I.              Le domaine du droit commercial et ses sources

1.     le domaine du droit commercial

A.    Définition

Droit dominant l’économie, droit commercial ou droit des affaires est un corps de règles spécifiques aux activités professionnelles. Il s’applique non seulement au commerce (achats, reventes, distribution) mais aussi à l’industrie (extraction minière, production) et aux services (les banques et les assurances).

Conformément à l’art. 109 du code de commerce, les contrats commerciaux et litiges relèvent d’une juridiction originale, les tribunaux de commerce, chargés de faire respecter le code de commerce (1673, 1807) mais aussi les usages et les coutumes.
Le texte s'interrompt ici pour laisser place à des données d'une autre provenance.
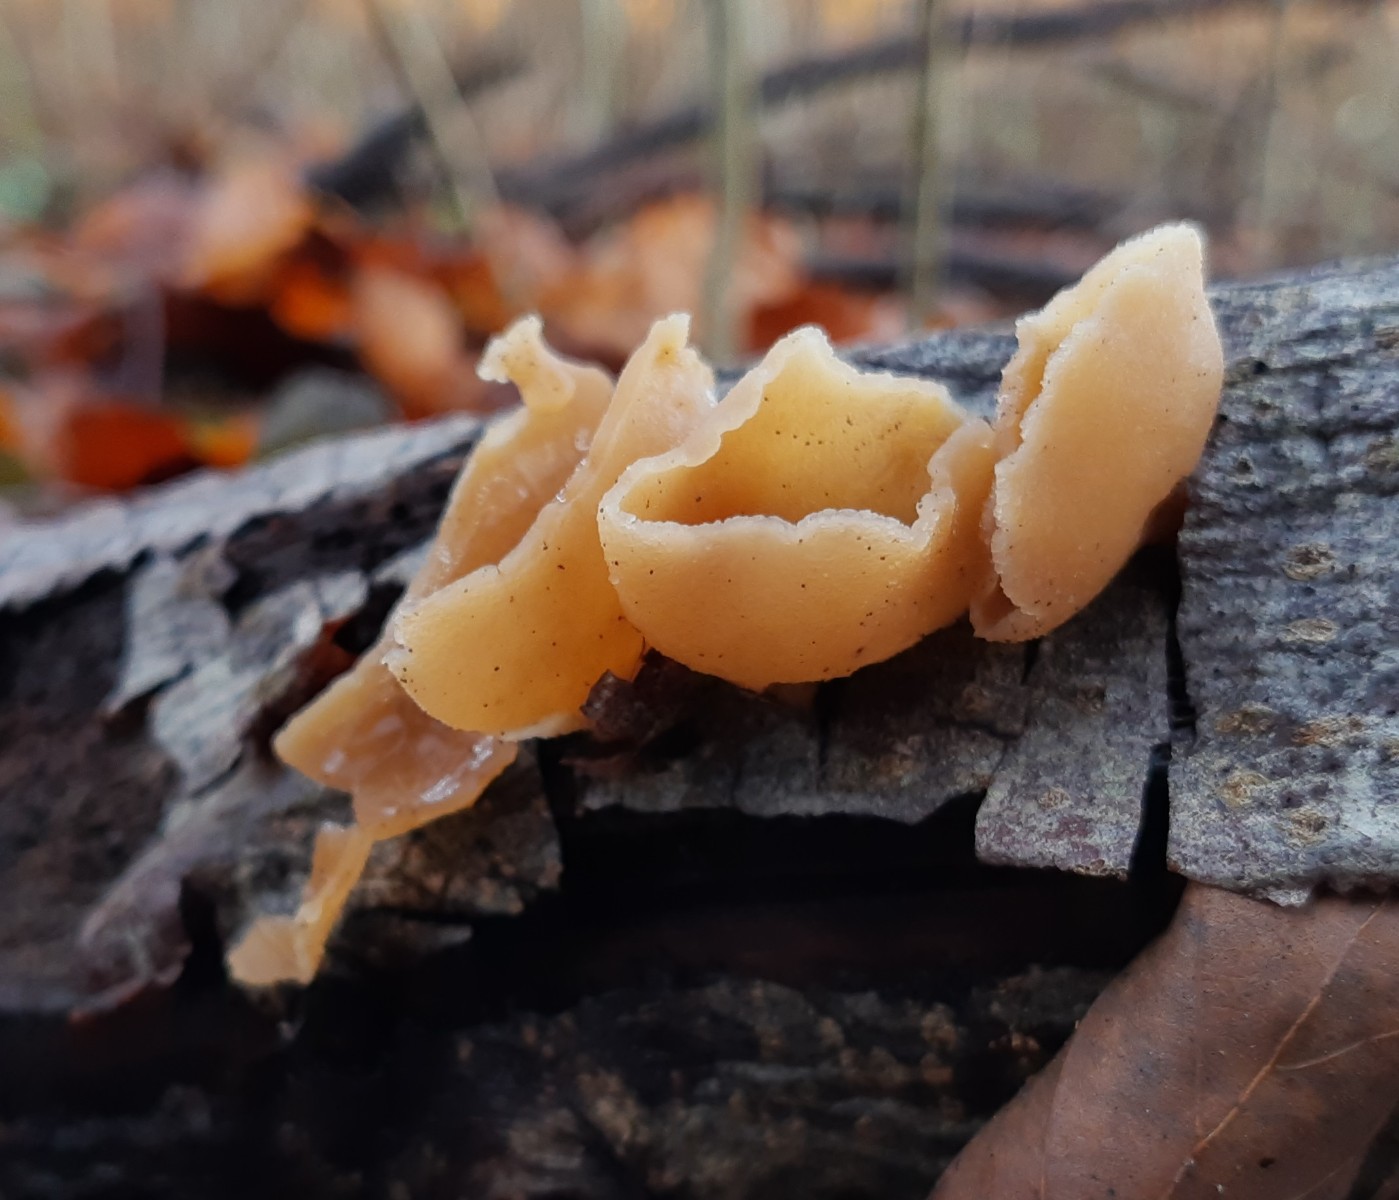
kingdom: Fungi
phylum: Ascomycota
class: Pezizomycetes
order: Pezizales
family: Pezizaceae
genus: Peziza
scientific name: Peziza varia
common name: Ved-bægersvamp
Le droit commercial s’est affranchi du droit administratif d’origine politique grâce au décret d’Allarde (2 et 17 mars 1991) qui proclame la liberté du commerce et de l’industrie et à la loi le Chapelier (14 et 17 juin 1791) qui a aboli le système de corporation.

Son domaine d’application contemporain respecte simultanément deux critères objectifs et deux subjectifs

® critères objectifs : il vise la nature des activités exercées quelque soit le statut juridique ou professionnel des personnes concernées. Il s’agit de la commercialité par le fond (art.632 du code du commerce)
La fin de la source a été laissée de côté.